By Jack Gilroy
Over one-hundred years ago, November 11, 1918, the Great War, World War I, came to an end.
People around the world rejoiced and celebrated the end of hostilities, a time to declare peace. The following year of 1919, the day became known as Armistice Day. It was not a day to celebrate war and warriors, but a day to celebrate peace.
The British and German governments are issuing a unique joint appeal to communities across the world to ring their church and other bells in unison on Armistice Day at 11 a.m. to mark the 100th anniversary of the end of the awful slaughter.
It’s time for Americans to reclaim Armistice Day. In 1954, we dropped the name “Armistice Day” and adopted “Veterans Day.” We replaced a sacred day of thanksgiving for a day to glorify warriors. That was not the intent of veterans of WWI.
Veterans rejoiced at no more artillery and mortar rounds ripping through young bodies; mustard gas searing lungs and burning skin; the end of machine gun fire projecting 450 rounds per minute; innovation monster weapons of death, like tanks and weaponized aircraft that killed millions for Empire. People mourned for the mostly poor and working class drafted or lured by disinformation and lies of propaganda.
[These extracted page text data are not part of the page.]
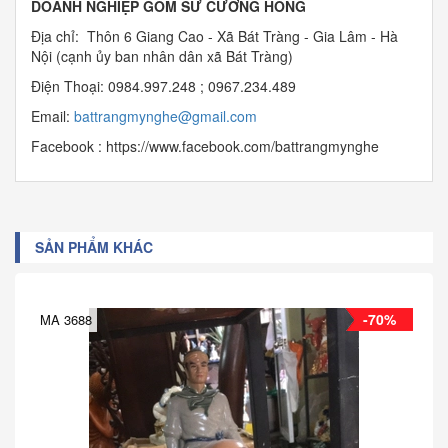
DOANH NGHIỆP GỐM SỨ CƯỜNG HỒNG
Địa chỉ: Thôn 6 Giang Cao - Xã Bát Tràng - Gia Lâm - Hà
Nội (cạnh ủy ban nhân dân xã Bát Tràng)
Điện Thoại: 0984.997.248 ; 0967.234.489
Email:
b
attrangmynghe@gmail.com
Facebook : https://www.facebook.com/battrangmynghe
SẢN PHẨM KHÁC
-70%
MA 3688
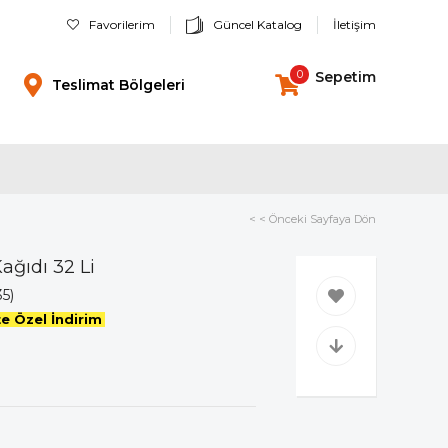
Favorilerim
Güncel Katalog
İletişim
0
Sepetim
Teslimat Bölgeleri
< < Önceki Sayfaya Dön
ağıdı 32 Li
35)
e Özel İndirim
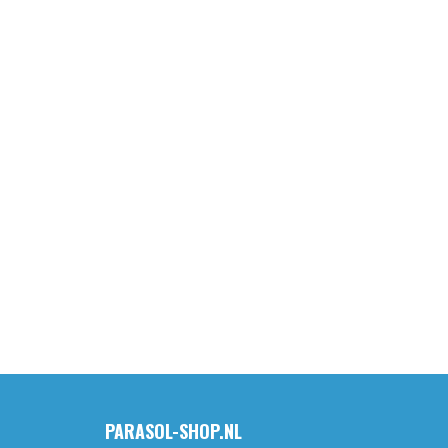
PARASOL-SHOP.NL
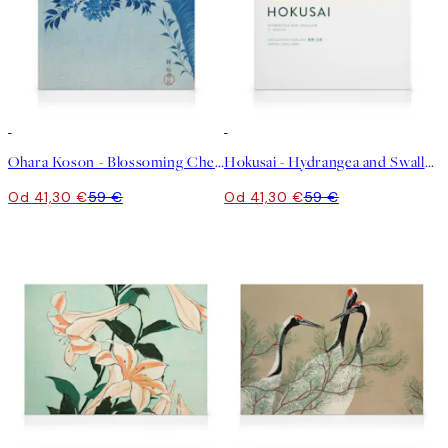
30%*
30%*
Ohara Koson - Blossoming Cherry on a Moonlit Night Obraz na plátne
Hokusai - Hydrangea and Swallow Obraz na plátne
Od 41,30 €
59 €
Od 41,30 €
59 €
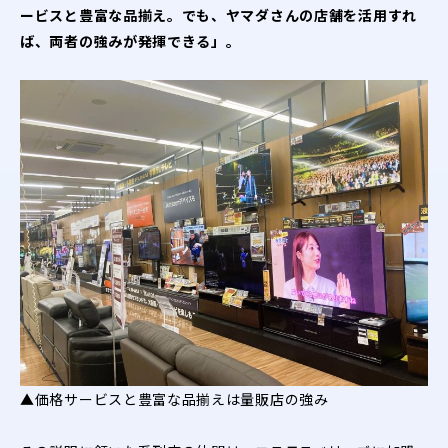
ービスと豊富な品揃え。でも、ヤマダさんの店舗を活用すれ
ば、両者の強みが発揮できる」。
▲価格サービスと豊富な品揃えは量販店の強み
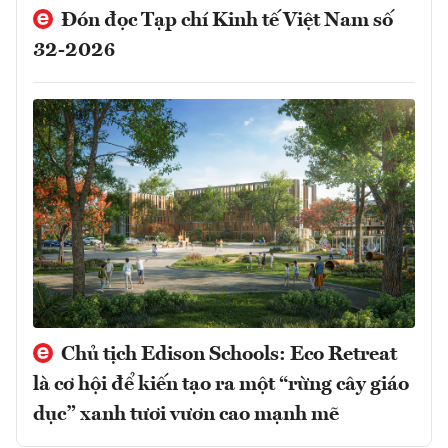
Đón đọc Tạp chí Kinh tế Việt Nam số
32-2026
Chủ tịch Edison Schools: Eco Retreat
là cơ hội để kiến tạo ra một “rừng cây giáo
dục” xanh tươi vươn cao mạnh mẽ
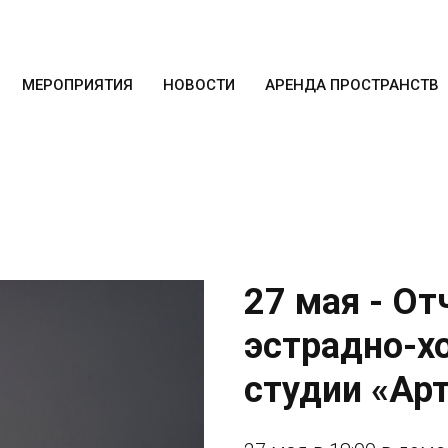
МЕРОПРИЯТИЯ
НОВОСТИ
АРЕНДА ПРОСТРАНСТВ
27 мая - О
эстрадно-х
студии «Ар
When Armistice Day was declared one year after the war, 1919, people were beginning to understand that the bloodshed was not about valor or glory or medals or service but about power and money. Just in the United States alone, 15,000 new millionaires were made in our short participation in the European war.Republican Herbert Hoover, director of the Food Administration in Democrat Woodrow Wilson’s administration, summed up the situation by noting: “Older men declare war, but it is the young who fight and die.” He could have added, “who fight and die for lies of the rich and powerful.”
Rory Fanning, a former U.S. Army Ranger with two deployments in Afghanistan and Iraq, has written: “It gets clearer and clearer with each passing year that Veterans Day is less about honoring veterans than it is about easing the guilty consciences of those who have sent others to kill and die for reasons that have very little to do with democracy and freedom.” (The Guardian, August 2014) Kurt Vonnegut, one of our great American writers, lived the misery of World War II as a U.S. infantryman in Europe. Vonnegut has one of his characters saying in “Breakfast of Champions”: “Armistice Day has become Veterans Day. Armistice Day was sacred. Veterans Day is not. So, I will throw Veterans Day over my shoulder. Armistice Day I will keep. I don’t want to throw away any sacred things. Veterans Day celebrates ‘heroes’ and encourages going off to kill and be killed in a future war — or one of our current wars.”